The 2006 competitive examinations for India's civil services is notable for the number of young people from non privileged backgrounds who feature in the merit list. Again, for the first time, none from India's elite metros appeared in the top ten.Topping the Union Public Services Commission examination is Revu Muthyala Raju, a farmer's son and a member of the so-called Other Backward Classes, whose amazing story we will chronicle later in this special series. No less incredible are the stories of the other toppers. Like K Nandakumar, a lorry driver's son, whose success story we chronicle today.
Text: A Ganesh NadarThere is, prima facie, something condescending about such headlines; an
unstated presumption, almost, that a lorry driver's son topping a
competitive exam is a freak show of sorts.

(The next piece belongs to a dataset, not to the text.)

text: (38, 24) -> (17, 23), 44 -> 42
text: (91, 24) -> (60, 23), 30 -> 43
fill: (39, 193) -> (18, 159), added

K Nandakumar's parents don't think so; they see their son not as some freak
of nature, but as a young man who knew what he wanted, and went after it,
surmounting obstacles as chance, and circumstance, threw them in his path.
"He was always a serious student," mother K Lakshmi says. "During school
days he never used to go out to play. He used to go for tuitions from six to
eight in the morning and again from five to eight in the evening. During
exams, he studied till midnight and beyond. And in between, he was in school
-- so there really was no time to play."
Amusement, as we know it, was limited to a weekend game of cricket, of the
limited variety -- limited, in this case, not by the number of overs, but the
amount of time Nandakumar could spare for such frivolity: exactly an hour a
week.
Nandakumar's academic curve is typical of the no-pain, no-gain formulation
that increasingly defines the Indian student. Up until the 12th standard, he
studied in the Namakkal Government South School, an institution where the
medium of instruction was Tamil.
With 1,018 marks out of a possible 1,200 in his Higher Secondary exams, he
went to the Pollachi Mahalingam College for an engineering degree.
Economic constraints, and the feeling that he needed to pitch in to help his
father run the household, led to a six-month stint with a private company in
Coimbatore. During this period, he attempted to work days, then study nights
-- but when work, and the resultant fatigue, began impacting on his studies,
he quit to focus on the Indian Administrative Service exams.